Manuel King, one of six children, romped with lion and bear cubs when little more than a toddler, a 1934 Popular Science magazine article describing his rising lion training career claimed. The elder King marked his son's 10th birthday with the gift of 10 lion cubs - and lessons from veteran one-armed lion trainer John "Chubby" Guilfoyle.
Guilfoyle, who reportedly had lost his arm in a lion mishap, had difficulty impressing upon the youth the potential treachery of his feline charges. Manny King, the magazine contended, routinely hugged his lions - a feat veterans of the craft considered "suicide." King's early performances resembled professional circus acts, the magazine said. "Not quite four feet tall, he seems a midget beside the roaring lions, but they obey him," the publication reported. "When they grow balky, he cracks the whip over them." When whip, chair or blank-loaded pistol failed to control the cats, King relied on his trusty helpmate, Trixie the sheep dog, who would nip the lions on the nose. From his early semi-professional shows to a full-time circus job, King worked as a lion trainer for more than 30 years. "He always stipulated that he was a 'trainer,' not a 'lion tamer,' " Barnett said. "You never can tame wild animals."
At age 12, King joined lion trainer-film star Clyde Beatty and actress Elaine Shepard in the Republic Pictures serial cliffhanger, "Darkest Africa," much of which was filmed on the King family's Rio Grande Valley property. The film's convoluted plot, involving a lost sacred city, a captive princess and strange bat-like creatures, doesn't warrant expenditure of much ink. It was one in a series of jungle films that enthralled early movie fans.Fort Worth cultural historian Michael Price, author of the "Forgotten Horrors" cinema-history series, said the chubby child star proved remarkably agile on screen. "On the surface he didn't look all that athletic," Price said, "but once he springs into action, he's as good as Beatty." Although King appeared in only one film, Price opined that he could have "had a franchise" as easily as Johnny Sheffield, who starred as "Boy" in a series of Tarzan pictures beginning in 1939. In later decades, King worked in an out of the circus business.
Barnett, now in her early 30s, was only months old when the family appeared at the State Fair of Texas as proprietors of a sideshow featuring snakes, "giant Russian rats" and a mummy. The mummy, recalled King's close friend and co-worker, James Judkins, later was reincarnated as a "space alien" in a subsequent King-operated midway presentation. "It's hard to capsulize an individual who was so unique," Judkins said. "When a circus was trying to find elephants, he'd round them up and transport them. When they needed someone on the flying trapeze or a contortionist, he'd find the act, negotiate the deal and get the people there. He was a problem solver. He would think outside of the box. He'd always come up with another idea, another idea, another idea."

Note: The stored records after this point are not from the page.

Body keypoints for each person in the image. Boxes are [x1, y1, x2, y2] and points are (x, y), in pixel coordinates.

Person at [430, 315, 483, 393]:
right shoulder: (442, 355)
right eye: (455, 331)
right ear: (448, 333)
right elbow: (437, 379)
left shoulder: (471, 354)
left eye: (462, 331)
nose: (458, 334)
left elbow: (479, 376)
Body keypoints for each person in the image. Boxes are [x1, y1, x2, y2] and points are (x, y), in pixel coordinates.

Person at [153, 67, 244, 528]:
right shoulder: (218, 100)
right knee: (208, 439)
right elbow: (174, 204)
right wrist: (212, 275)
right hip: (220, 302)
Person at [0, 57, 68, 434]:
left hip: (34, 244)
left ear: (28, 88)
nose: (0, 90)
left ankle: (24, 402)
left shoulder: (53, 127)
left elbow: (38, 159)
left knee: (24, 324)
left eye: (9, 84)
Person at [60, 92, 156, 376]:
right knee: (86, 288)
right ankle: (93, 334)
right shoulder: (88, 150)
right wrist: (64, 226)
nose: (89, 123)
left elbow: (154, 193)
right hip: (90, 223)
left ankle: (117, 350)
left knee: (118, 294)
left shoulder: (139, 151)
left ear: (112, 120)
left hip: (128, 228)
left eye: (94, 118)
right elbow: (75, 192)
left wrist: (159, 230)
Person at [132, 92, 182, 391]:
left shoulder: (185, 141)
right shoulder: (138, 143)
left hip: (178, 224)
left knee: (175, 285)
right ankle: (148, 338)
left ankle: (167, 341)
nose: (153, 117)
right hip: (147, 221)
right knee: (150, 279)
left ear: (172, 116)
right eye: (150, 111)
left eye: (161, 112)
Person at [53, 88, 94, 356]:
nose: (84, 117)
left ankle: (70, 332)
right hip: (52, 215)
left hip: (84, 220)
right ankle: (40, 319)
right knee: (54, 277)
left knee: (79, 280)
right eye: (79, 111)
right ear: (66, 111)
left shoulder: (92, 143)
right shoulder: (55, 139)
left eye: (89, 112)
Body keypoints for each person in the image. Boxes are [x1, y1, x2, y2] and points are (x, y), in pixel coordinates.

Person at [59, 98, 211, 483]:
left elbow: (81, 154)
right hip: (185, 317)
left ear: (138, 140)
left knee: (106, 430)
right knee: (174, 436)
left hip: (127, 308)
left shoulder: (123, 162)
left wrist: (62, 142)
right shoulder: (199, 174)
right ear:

King's show business career took him throughout the United States and Mexico. He settled in Houston in the late 1950s or early 1960s. King's engaging charm was on display when, 43 years ago last Friday, the circus man auditioned comely young women to work with elephants. In an unreleased film documentary of his life, King recalled asking a group of 10 candidates who would be interested in the position. All raised their hands. Then he inquired about how many would allow an elephant to carry them around the arena by the head. Only one raised her hand. The volunteer, a Mexican trapeze artist named Maria, got the job - and, nine months later, became King's third wife.
Though mentally and physically active until his final illness, King in his last years stayed closer to home, devoting time to his grooming and boarding business.
Toward the end, King, a man whose residence often was home to snakes, monkeys, elephants and donkeys, centered his love for animals on an African gray parrot and an "outdoor" cat. Three weeks ago, Barnett said, the cat disappeared. She didn't have the heart to tell her father the bad news.